Пока мы в Кембридже бились над вопросом, в сознании ли Дебби, и пытались выяснить, когда человека можно считать обретшим сознание, на другом берегу Атлантики едва не разразилась научная война: стороны вступили в полемику о том, когда сознание уходит. О серой зоне заговорили в программах вечерних новостей в США, дискуссия быстро распространилась и по Европе. Зародился «идеальный шторм»: одновременно появились подходящий пациент, подходящая семья, соответствующее расхождение мнений и общественный интерес к проблеме, которая прежде не привлекала внимания журналистов. Активисты движений за право на жизнь и право на смерть столкнулись с реальным клиническим случаем: пациентке в США поставили диагноз «вегетативное состояние», она много лет лежала на больничной койке, очевидно и не подозревая, что половина населения штатов собиралась биться за ее права. У Терезы Мари (или просто Терри) Шайво остановилось сердце у нее дома, во Флориде, в 1990 году, и она получила массированное повреждение головного мозга в результате длительной нехватки кислорода. В 1998 году муж Терри – Майкл – обратился в суд штата Флорида с ходатайством: он просил разрешения убрать трубку для кормления жены, чтобы позволить ей умереть. Родители Терри, Роберт и Мэри Шиндлер, выступили против Майкла, утверждая, что их дочь в сознании.

Кембриджские ученые, сгорая от нетерпения, следили за разгоревшимися страстями. О случае Терри писали книги, снимали документальные фильмы, родственники женщины появлялись в телевизионных реалити-шоу, возбуждались судебные дела. Активисты движений и за право на жизнь, и за право на смерть выходили на улицы. Газеты посвящали «делу Терри» первые полосы. Мы, британцы, лишь пожимали плечами: абсурд! Представляете, что говорили у нас за чаем и крокетом?

– По крайней мере, президент пока не вмешивается.

– Ого! Уже и президент вмешался.

Памятуя о недавнем фиаско Билла Клинтона с Моникой Левински и судебном разбирательстве О. Дж. Симпсона, мы привыкли считать, что американская система правосудия в лучшем случае непредсказуема, а порой и абсурдна.

Словно желая подчеркнуть контраст США с Европой, Британия потерпела свое собственное фиаско с «делом Шайво». Конечно, нам не хватало развеселой атмосферы штата Флорида, тем не менее тот процесс затронул многих. Энтони Бланд, двадцатидвухлетний болельщик футбольной команды Ливерпуля, был ранен во время трагедии на стадионе Хиллсборо, в той давке погибло девяносто шесть человек (это случилось в 1989 году). Страна следила за делом Бланда месяцами, а суды шли не один год. Болельщики обвиняли полицию, полиция обвиняла болельщиков. Бланд получил серьезные повреждения мозга, в результате которых впал в вегетативное состояние. Больница при поддержке родителей обратилась в суд с просьбой о постановлении, которое позволило бы молодому человеку «умереть с достоинством».

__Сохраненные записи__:
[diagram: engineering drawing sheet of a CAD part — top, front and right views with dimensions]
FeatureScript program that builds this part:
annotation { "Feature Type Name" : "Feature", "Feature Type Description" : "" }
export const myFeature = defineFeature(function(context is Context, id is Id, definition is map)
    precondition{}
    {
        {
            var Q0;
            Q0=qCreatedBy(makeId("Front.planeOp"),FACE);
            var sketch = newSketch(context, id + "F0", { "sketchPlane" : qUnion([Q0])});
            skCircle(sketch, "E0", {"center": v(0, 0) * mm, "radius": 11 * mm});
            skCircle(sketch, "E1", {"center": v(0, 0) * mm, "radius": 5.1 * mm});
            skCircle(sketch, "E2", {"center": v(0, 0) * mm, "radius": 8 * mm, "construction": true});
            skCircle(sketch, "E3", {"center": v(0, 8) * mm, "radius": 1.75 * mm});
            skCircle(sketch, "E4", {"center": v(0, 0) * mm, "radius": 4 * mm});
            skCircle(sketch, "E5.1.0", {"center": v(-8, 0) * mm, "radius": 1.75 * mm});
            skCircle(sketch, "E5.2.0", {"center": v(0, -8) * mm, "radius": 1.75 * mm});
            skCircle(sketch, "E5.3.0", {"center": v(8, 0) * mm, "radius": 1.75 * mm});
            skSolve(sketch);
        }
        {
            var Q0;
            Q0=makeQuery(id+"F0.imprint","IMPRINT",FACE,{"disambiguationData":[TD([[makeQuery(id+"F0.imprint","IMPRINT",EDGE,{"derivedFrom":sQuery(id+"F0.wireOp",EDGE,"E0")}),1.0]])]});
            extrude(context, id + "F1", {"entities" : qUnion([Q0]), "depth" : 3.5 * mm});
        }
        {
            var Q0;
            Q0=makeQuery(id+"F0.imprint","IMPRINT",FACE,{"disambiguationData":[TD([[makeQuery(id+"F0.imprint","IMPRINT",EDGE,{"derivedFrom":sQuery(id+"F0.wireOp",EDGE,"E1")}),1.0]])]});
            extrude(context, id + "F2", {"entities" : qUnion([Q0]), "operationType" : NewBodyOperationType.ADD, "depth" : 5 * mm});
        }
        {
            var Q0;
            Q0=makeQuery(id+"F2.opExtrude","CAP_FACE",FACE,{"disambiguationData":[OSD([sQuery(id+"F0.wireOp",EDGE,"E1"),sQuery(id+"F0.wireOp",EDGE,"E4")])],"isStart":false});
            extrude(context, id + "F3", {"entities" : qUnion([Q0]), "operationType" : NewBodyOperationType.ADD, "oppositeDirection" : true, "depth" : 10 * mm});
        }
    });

__Задание 1__:
Пожалуйста, воспроизведите дословно фрагмент текста для чтения от слов «Кембриджские ученые, сгорая» до слов «Уже и президент вмешался.» включительно.
__Задание 2__:
Объясните в одном–трех предложениях по тексту для чтения, почему британцы считали американскую систему правосудия непредсказуемой, а порой и абсурдной.
__Задание 3__:
Перескажите в виде списка абзац текста для чтения, начинающийся словами «Словно желая подчеркнуть контраст», сохранив его основные факты.
Записи представляют собой отдельный материал, не относящийся к тексту для чтения.

__Поле ответа 1__:
Кембриджские ученые, сгорая от нетерпения, следили за разгоревшимися страстями. О случае Терри писали книги, снимали документальные фильмы, родственники женщины появлялись в телевизионных реалити-шоу, возбуждались судебные дела. Активисты движений и за право на жизнь, и за право на смерть выходили на улицы. Газеты посвящали «делу Терри» первые полосы. Мы, британцы, лишь пожимали плечами: абсурд! Представляете, что говорили у нас за чаем и крокетом?

– По крайней мере, президент пока не вмешивается.

– Ого! Уже и президент вмешался.

__Поле ответа 2__:
Британцы помнили недавнее фиаско Билла Клинтона с Моникой Левински и судебное разбирательство О. Дж. Симпсона. Поэтому они привыкли считать американскую систему правосудия в лучшем случае непредсказуемой, а порой и абсурдной.

__Поле ответа 3__:
- Британия пережила собственное фиаско, аналогичное «делу Шайво».
- В 1989 году на стадионе Хиллсборо двадцатидвухлетний болельщик «Ливерпуля» Энтони Бланд был ранен в давке, унесшей жизни девяноста шести человек.
- Из-за серьезных повреждений мозга Бланд впал в вегетативное состояние.
- Страна месяцами следила за его делом, суды длились не один год. Болельщики и полиция обвиняли друг друга.
- Больница при поддержке родителей Бланда обратилась в суд за постановлением, которое позволило бы ему «умереть с достоинством».